All language learners at some point have to come to grips with the fact that there are words and concepts in one language that simply do not have an equivalent in another.  Sometimes these gaps seem quite inexplicable, for example the Spanish don´t have a word for “shallow”, they say “poco profundo” (not very deep).  Neither is there a word in Spanish for the verb “to drop”, they say instead “dejar caer” (to let fall).  Similarly, there are many words in Spanish that have no translation in English.  These are often more abstract words which are hard to replicate in our more pragmatic language. “Reivindicar” is one that constantly gives me problems in translations.  It sort of means “to claim” but not quite; it’s similar to “assert”  and linked to the idea of “vindicate”, but the truth is that there is no exact equivalent in English for something that a lot of Spanish people, at least the ones I know, do all the time.

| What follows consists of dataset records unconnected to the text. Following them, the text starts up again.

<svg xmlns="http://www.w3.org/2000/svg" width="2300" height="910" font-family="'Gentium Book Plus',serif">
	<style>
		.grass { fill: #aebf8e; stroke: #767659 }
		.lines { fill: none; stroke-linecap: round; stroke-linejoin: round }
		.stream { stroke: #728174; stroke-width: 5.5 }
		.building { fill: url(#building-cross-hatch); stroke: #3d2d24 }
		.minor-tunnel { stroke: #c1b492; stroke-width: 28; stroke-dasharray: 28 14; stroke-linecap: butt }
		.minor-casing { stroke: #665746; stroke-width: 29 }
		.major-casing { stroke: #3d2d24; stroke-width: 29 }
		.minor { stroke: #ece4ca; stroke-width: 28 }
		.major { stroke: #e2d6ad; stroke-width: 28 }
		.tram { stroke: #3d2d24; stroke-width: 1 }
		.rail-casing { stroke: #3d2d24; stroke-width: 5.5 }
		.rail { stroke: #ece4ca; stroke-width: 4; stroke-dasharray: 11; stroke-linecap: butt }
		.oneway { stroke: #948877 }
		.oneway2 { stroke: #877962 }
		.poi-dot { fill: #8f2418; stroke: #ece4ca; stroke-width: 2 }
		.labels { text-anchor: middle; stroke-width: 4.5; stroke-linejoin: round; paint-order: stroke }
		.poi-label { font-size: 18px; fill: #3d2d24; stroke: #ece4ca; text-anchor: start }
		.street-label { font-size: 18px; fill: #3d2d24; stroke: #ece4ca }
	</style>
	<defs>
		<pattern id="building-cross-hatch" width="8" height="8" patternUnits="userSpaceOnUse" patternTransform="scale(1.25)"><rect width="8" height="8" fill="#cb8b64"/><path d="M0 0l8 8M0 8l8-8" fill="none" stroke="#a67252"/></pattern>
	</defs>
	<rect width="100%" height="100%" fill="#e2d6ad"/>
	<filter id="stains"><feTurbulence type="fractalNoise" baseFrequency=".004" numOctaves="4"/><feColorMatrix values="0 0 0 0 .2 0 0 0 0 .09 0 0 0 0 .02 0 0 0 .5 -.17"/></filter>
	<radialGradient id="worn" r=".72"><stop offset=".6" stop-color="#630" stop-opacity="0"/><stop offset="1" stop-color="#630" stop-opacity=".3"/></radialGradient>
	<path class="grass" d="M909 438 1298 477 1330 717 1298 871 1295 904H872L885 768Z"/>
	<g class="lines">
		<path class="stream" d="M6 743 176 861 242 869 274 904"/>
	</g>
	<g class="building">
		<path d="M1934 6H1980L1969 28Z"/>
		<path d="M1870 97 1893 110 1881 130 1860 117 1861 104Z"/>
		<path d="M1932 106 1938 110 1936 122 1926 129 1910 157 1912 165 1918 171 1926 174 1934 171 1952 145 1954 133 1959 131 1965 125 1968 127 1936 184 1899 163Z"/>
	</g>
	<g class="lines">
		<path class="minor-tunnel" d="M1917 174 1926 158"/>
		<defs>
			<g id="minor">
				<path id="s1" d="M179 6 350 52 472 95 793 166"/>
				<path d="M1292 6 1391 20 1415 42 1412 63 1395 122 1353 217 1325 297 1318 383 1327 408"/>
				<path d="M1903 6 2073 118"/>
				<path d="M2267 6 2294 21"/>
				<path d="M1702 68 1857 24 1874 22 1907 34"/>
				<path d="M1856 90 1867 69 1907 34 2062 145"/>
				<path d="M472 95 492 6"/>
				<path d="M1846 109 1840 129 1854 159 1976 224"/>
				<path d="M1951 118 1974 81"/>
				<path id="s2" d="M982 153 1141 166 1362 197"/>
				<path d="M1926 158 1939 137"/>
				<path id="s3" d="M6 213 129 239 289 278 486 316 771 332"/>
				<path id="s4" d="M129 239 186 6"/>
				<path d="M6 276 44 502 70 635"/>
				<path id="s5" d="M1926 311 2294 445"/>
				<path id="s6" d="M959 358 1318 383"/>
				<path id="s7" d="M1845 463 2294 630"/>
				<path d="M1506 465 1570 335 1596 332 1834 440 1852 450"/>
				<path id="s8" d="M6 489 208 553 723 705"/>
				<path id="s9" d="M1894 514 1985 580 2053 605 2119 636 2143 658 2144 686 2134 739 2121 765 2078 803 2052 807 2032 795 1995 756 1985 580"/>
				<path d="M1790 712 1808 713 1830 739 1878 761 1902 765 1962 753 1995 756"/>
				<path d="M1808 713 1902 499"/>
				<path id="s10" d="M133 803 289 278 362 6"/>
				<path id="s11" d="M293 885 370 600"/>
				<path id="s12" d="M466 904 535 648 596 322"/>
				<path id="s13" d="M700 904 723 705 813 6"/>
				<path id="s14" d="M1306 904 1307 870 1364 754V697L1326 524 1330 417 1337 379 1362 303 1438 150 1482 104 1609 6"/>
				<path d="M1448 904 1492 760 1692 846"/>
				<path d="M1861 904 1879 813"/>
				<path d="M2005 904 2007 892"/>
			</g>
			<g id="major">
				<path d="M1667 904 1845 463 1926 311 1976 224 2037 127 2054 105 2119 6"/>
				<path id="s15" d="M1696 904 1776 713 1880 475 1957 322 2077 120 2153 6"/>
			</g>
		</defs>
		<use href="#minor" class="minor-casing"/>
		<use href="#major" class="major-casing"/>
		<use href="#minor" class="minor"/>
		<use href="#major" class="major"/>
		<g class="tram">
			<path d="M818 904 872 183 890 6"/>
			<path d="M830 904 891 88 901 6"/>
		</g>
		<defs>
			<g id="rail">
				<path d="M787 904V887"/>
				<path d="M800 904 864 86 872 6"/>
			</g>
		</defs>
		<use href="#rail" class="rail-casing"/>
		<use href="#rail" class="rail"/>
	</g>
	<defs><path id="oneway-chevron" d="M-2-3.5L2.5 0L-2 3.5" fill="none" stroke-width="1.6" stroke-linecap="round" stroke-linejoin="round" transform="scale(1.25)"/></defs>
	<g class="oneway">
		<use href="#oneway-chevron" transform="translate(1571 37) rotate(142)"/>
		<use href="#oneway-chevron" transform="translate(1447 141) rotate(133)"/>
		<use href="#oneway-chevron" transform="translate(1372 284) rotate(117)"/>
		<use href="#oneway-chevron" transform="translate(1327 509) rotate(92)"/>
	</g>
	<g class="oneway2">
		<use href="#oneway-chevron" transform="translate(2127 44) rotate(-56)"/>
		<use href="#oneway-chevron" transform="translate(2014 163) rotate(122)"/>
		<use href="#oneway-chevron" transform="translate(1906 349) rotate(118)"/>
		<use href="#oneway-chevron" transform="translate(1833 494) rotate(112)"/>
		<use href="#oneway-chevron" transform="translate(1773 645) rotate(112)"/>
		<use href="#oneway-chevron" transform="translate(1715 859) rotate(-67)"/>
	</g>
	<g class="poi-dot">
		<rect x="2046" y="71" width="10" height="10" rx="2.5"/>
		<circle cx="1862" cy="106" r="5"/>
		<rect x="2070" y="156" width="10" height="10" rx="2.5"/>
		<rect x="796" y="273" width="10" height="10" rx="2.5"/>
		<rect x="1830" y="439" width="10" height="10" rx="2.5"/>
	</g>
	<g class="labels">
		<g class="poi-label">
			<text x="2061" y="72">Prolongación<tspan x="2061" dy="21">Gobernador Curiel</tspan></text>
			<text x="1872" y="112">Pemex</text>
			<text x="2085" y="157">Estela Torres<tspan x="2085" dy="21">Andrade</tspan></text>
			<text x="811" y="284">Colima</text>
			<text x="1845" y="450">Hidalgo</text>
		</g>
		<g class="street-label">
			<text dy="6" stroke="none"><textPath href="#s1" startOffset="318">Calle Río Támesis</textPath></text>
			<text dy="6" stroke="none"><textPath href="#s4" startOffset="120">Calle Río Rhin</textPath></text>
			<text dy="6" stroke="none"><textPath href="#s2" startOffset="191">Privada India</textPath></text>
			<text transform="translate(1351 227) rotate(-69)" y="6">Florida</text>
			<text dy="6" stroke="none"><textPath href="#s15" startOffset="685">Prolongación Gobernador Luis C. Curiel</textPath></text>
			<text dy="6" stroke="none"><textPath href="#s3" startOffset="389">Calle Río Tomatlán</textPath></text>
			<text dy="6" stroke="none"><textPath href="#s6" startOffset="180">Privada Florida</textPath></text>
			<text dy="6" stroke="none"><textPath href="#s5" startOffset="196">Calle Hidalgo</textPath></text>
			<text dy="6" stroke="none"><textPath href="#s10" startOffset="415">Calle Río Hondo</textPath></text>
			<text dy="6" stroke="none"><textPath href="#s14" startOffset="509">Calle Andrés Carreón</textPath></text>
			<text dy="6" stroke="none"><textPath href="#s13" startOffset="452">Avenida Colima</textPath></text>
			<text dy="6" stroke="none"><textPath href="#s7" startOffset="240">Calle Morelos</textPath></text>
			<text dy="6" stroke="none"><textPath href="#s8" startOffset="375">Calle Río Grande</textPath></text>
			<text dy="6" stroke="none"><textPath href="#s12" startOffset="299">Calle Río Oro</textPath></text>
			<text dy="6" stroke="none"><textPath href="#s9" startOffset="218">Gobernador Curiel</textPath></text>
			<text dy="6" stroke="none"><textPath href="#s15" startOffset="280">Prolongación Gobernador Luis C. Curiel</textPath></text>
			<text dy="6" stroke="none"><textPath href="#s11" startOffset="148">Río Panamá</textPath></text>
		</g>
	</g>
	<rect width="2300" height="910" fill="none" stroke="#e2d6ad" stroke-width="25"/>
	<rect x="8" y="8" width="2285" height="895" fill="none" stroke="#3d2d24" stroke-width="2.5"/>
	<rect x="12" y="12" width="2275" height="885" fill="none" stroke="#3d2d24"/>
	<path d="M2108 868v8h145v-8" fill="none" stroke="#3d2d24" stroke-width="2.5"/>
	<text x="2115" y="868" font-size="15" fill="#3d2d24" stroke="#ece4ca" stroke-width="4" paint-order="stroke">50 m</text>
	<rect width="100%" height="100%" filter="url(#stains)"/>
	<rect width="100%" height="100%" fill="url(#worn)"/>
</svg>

There are other words that are untranslatable because they refer to things that are specific to a particular culture.  We all know what a “siesta” is, and we have adopted the word into English, but the only real equivalent for us is “afternoon nap”.  However, we have no concept of “la hora de la siesta” that hour or two in the middle of the afternoon when we are supposed to be quiet and allow other people to rest.  Another period during the day which we lack in English is “la hora del vermut”.  This is usually on a Sunday, before the main midday meal, when people go out to bars with their friends and family and have an aperitif, often vermouth or perhaps something a little less potent.

Another typically Spanish time period is what is called the “sobremesa”.  This is the time spent at the table talking after a meal has finished.  If you have observed groups of Spaniards in restaurants you may be aware that this can go on as long as the meal, or even longer.  My Spanish friends tell me that the “sobremesa” is no longer a reality on a day to day basis, but the fact remains that in English we don´t even have a word for it!

Finally, another time related concept – “el puente” (the bridge).  Successive governments have talked about ending this tradition, but it is showing no signs of disappearing at the moment.  The “puente” refers to the day that falls between a weekend and a national bank holiday.  Exact dates are kept to religiously, so if a fiesta falls on a Tuesday or a Thursday, then many institutions such as schools and offices take the intervening Monday or Friday off as a holiday as well, thus creating a nice four day break in the middle of a period of work.  It’s one of those traditions that I think will be hard to break.